After teacher connection, students and classes connect via Skype to do an initial low-stakes greeting (affectionately called a "dog-sniffing" session) where they begin to see one another as people. At that time, the project is briefly discussed and the participating classes get to view the wikispace. After that, teachers facilitate discussion with their groups about how to participate and gather additional ideas. Classes then re-connect to share further ideas and "operations commence!" Many of the steps below occur simultaneously, as different groups of students are working together, each taking their share.
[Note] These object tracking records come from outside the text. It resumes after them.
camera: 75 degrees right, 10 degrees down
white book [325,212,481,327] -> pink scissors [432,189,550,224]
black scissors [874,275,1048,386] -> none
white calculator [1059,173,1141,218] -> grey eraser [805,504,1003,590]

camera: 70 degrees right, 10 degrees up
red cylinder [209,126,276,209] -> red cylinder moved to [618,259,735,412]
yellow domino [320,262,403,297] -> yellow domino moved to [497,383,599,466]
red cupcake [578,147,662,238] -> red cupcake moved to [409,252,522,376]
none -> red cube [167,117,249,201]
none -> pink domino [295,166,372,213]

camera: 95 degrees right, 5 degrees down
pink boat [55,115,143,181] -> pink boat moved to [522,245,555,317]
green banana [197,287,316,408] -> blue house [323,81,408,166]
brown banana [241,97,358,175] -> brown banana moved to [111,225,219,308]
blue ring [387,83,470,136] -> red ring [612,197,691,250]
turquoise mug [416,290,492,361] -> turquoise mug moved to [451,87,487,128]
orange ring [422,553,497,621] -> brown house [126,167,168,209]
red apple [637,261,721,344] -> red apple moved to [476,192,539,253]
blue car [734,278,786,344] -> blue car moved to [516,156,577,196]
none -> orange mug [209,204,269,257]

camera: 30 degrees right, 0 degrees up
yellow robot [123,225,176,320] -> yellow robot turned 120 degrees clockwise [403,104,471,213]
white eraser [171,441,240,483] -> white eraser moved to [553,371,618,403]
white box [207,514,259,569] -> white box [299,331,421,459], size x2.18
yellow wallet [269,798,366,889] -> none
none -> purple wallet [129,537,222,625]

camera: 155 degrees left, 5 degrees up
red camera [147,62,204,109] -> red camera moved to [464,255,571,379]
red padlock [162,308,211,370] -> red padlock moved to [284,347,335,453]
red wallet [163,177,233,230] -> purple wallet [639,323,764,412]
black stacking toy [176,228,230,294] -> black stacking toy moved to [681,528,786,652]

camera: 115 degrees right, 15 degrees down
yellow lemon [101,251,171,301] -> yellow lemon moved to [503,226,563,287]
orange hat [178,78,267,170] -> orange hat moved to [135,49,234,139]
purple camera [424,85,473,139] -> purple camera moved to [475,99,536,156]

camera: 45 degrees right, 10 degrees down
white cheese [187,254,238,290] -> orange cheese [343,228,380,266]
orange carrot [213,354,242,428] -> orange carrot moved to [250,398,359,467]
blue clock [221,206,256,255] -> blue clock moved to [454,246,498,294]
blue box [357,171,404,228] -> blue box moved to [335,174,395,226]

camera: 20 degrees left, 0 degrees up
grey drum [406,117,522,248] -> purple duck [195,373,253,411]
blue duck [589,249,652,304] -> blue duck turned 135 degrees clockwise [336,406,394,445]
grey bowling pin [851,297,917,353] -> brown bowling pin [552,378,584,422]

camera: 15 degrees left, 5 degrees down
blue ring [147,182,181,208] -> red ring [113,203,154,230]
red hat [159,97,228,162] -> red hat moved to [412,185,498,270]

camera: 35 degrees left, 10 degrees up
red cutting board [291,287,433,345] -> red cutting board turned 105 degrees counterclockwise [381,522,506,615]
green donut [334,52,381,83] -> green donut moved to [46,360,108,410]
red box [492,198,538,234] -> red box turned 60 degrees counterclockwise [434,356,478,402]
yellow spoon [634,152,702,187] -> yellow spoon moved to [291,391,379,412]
  1. Wiki "shell" is created to house the information
  2. Students research the candidates and their issues (which was difficult because at that time, the candidates were "dropping like flies" and students were simply trying to keep up to date with the active candidates!)
  3. Students looking deeper into issues of Conservative and Liberal. Debate between KS and CT over the issues. KS takes liberal view, CT takes conservative view because that's not the "natural" view of the students. They are learning through the others' words.
  4. Schools abroad come aboard to begin sharing their elections process. First volunteer: Vincent Mespoulet from Manosque, France.
  5. Students begin recording the results of states' Primaries and Caucuses, and noting who's ahead. (this continues nearly ad infinitum)
  6. Students then begin tallying SuperDelegates and what those mean to the convention process
  7. Students begin researching the convention process and the electoral college.
  8. More schools from other countries begin coming aboard. Students begin to dialogue to them the meaning of "democracy" globally and the role the US plays in expanding the vision.
  9. Students begin crafting their messages to the candidates OR to the next President. They learn about persuasive techniques and how to package a message to the media.
  10. Students continue to follow the delegate tally and decide how to help support the candidate of their choice.
  11. Students and schools have the option of continuing the wiki through to November, adding information about the Convention process and happenings, as well as the race and debates coming up to November.


Evaluation:


Survey will be sent out for teachers and students involved regarding their enjoyment and flexibility of the project.

A rubric will be developed regarding the learned objectives (listed above) and measuring the messages created for the candidate.

Students will also self-evaluate and peer-evaluate the final products, sharing ideas for making the messages better and stronger before they're sent.


Overall outcomes:


EXPECTED: Students understand that others across the world have a very different view of what democracy is to their people as well as to the US and that the process can look very different, yet have a similar purpose.

Students will have the added experience of realizing that we can easily learn from others' points of view and that connection is merely a few clicks away.

Students will have a better perspective of what the elections process *can* mean to their futures and realize that direct participation is something easily done.

Teachers will continue to share this learning and information at local, regional, and national conferences, demonstrating how easy and accessible it is for even a novice to plan and implement a project that impacts not only your own students, but also creates ripple effects out to the rest of the world.



I think that learning can be messy and that the wiki does not need to have every loose end tied, knowing that students may have already learned from the first few primaries, and can easier just report out the results as the campaign trail continues.